Bob Duxbury, technical director at Wedge Group Galvanizing, one of the UK’s largest hot-dip galvanizing organisations, explains just how the galvanizing process works, the technology behind it, and the financial and sustainable benefits of incorporating the finish into architectural design.
Structural steel has been the material of choice within the architectural industry for decades, but whilst steel is both strong and versatile, it’s also particularly prone to rust and corrosion. Which is why it’s paramount that a finish is selected which will not only protect the steel from the elements, but is long-lasting too. For this reason, galvanizing has long been recognised as one of the most durable and cost-effective finishes on the market. It’s flexibility can be demonstrated through the sheer range of projects it is used on, from affordable housing projects and airport expansions, through to RNLI Lifeboat stations and commercial buildings.
The initial stage of the galvanizing process involves rigorous cleaning of the steel with chemicals to help ensure that the steel is in the perfect condition to react with molten zinc, which includes removing all grease, scale and dirt.
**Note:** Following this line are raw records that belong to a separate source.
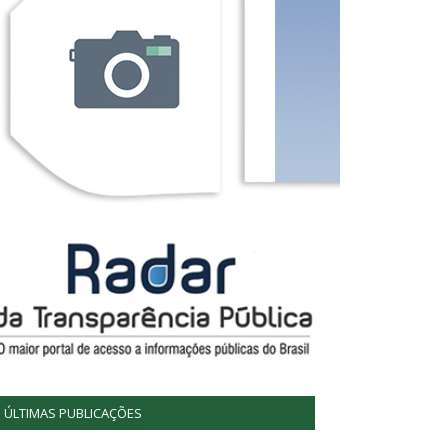
ÚLTIMAS PUBLICAÇÕES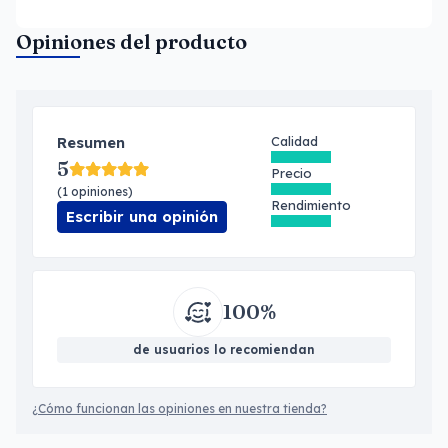
Opiniones del producto
Resumen
Calidad
5
Precio
(1 opiniones)
Rendimiento
Escribir una opinión
100%
de usuarios lo recomiendan
¿Cómo funcionan las opiniones en nuestra tienda?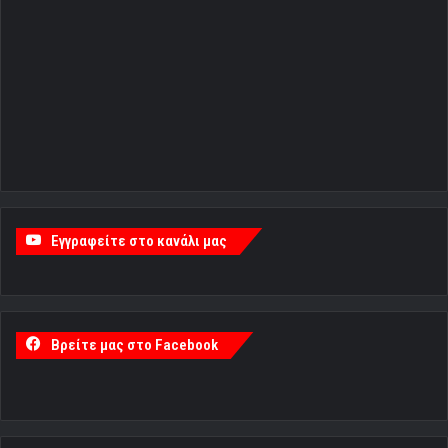
Εγγραφείτε στο κανάλι μας
Βρείτε μας στο Facebook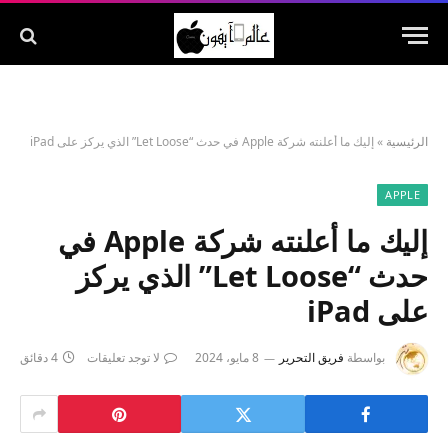
الرئيسية
»
إليك ما أعلنته شركة Apple في حدث “Let Loose” الذي يركز على iPad
APPLE
إليك ما أعلنته شركة Apple في
حدث “Let Loose” الذي يركز
على iPad
بواسطة
فريق التحرير
8 مايو، 2024
لا توجد تعليقات
4 دقائق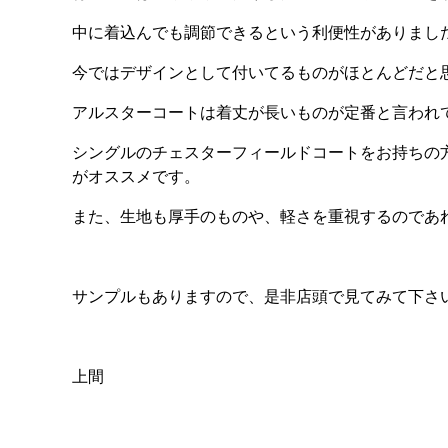
中に着込んでも調節できるという利便性がありまし
今ではデザインとして付いてるものがほとんどだと
アルスターコートは着丈が長いものが定番と言われ
シングルのチェスターフィールドコートをお持ちの
がオススメです。
また、生地も厚手のものや、軽さを重視するのであ
サンプルもありますので、是非店頭で見てみて下さ
上間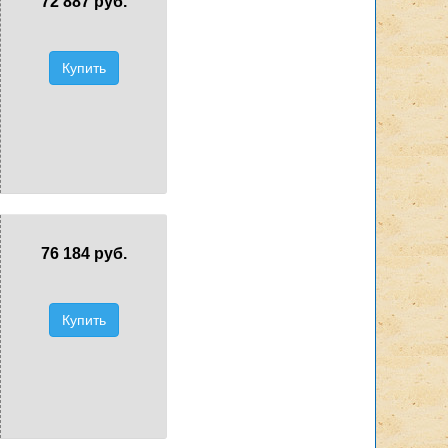
72 887 руб.
Купить
76 184 руб.
Купить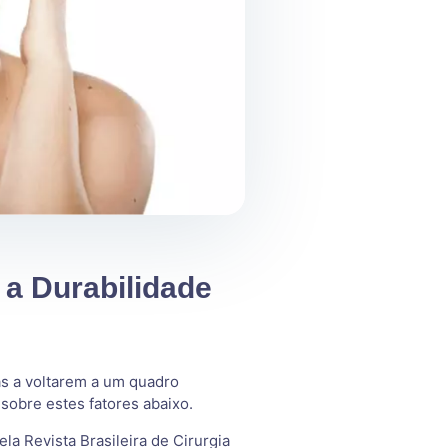
 a Durabilidade
as a voltarem a um quadro
obre estes fatores abaixo.
a Revista Brasileira de Cirurgia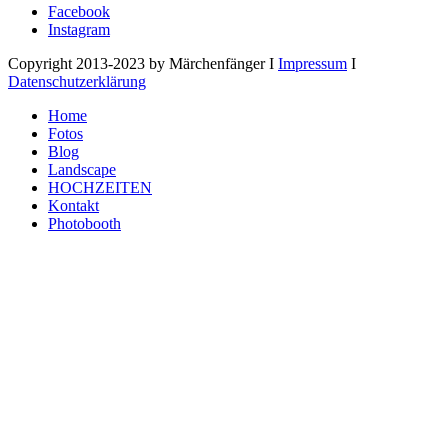
Facebook
Instagram
Copyright 2013-2023 by Märchenfänger I
Impressum
I
Datenschutzerklärung
Home
Fotos
Blog
Landscape
HOCHZEITEN
Kontakt
Photobooth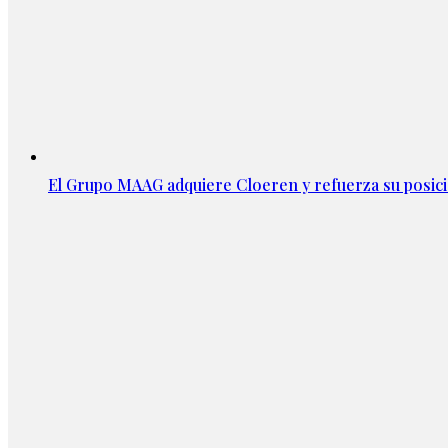
El Grupo MAAG adquiere Cloeren y refuerza su posic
Commonly, the steel product is dipped into an alkaline or acidic degreaser, or even shot blasted, and is then rinsed thoroughly in cold water before being dipped into hydrochloric acid at room temperature.
During the next stage of the process, the product is dipped in a flux solution, typically made up of zinc ammonium chloride, and held in a temperature range between 65°C and 80oC. The final stage of this process removes the last traces of oxide from the surface and coats the product with a thin film of flux. Once the steel has dried fully, it’s dipped in molten zinc at around 450°C, which is when the galvanizing reaction takes place.
The thickness of the coating is created when the metallurgical reaction slows down and it’s this cooling down process which results in the bright, shiny appearance generally associated with galvanized products. It protects steel by forming a surface film which is insoluble in rainwater, and prevents moisture and oxygen reaching the steel itself. This makes it more robust than other coatings, which only bond chemically or mechanically, and it has the added advantage of fully coating the steel, inside and out.
Hot-dip galvanizing is often perceived as a more expensive method compared with paint or powder coating because of its high coating performance, but in fact it can prove a much more cost-effective option compared with other methods. Because painting a structure is labour-intensive, costs can work out to be higher when taking into account the need for regular maintenance visits, and repainting, to ensure that it remains at the required standard. The hot-dip galvanizing treatment, however, lasts up to 60 years or longer in the right conditions, and is undertaken in a controlled, highly-regulated factory, which means that labour costs are significantly reduced.
The process has not only proved popular in architecture because of its ease of application, cost effectiveness and long-term durability, but also because of its own inherent sustainable qualities. Treated steel needs no maintenance which means that the whole life costs of products protected by hot-dip galvanizing can be further reduced because there is no need for the expense, down-time, and sheer inconvenience of repeated applications.
The overall cost of protecting steel throughout its lifetime can depend on the cost and durability of the initial coating, including the cost of maintenance. Take two popular forms of steel protection as an example. The first is a method which consists of cleaning, with an undercoat plus two coats of paint, and the second, a method which consists of blast cleaning and using three coats of paint.
Although they may last years with some maintenance, both are expected to need repainting twice over a 25 year period. And even the cost of a ‘cheaper’ brand of paint is almost 70 per cent more expensive than the whole lifetime cost of galvanizing, a much different perception from the outlay.
Galvanizing also has the ability to protect steel in various types of environments – both in exterior or interior spaces – including immersion in cold and hot water, corrosive sea water, and contact with other metals. This means that steel can be used in even the harshest conditions, including internal and external parts of the most complex architectural projects.
An estimated 4 per cent of the world’s GDP is lost every year to corrosion, and with architecture being one of the top industries committed to enhancing and improving its sustainability efforts, it’s no surprise that galvanizing is becoming the finish and protection of choice for the industry.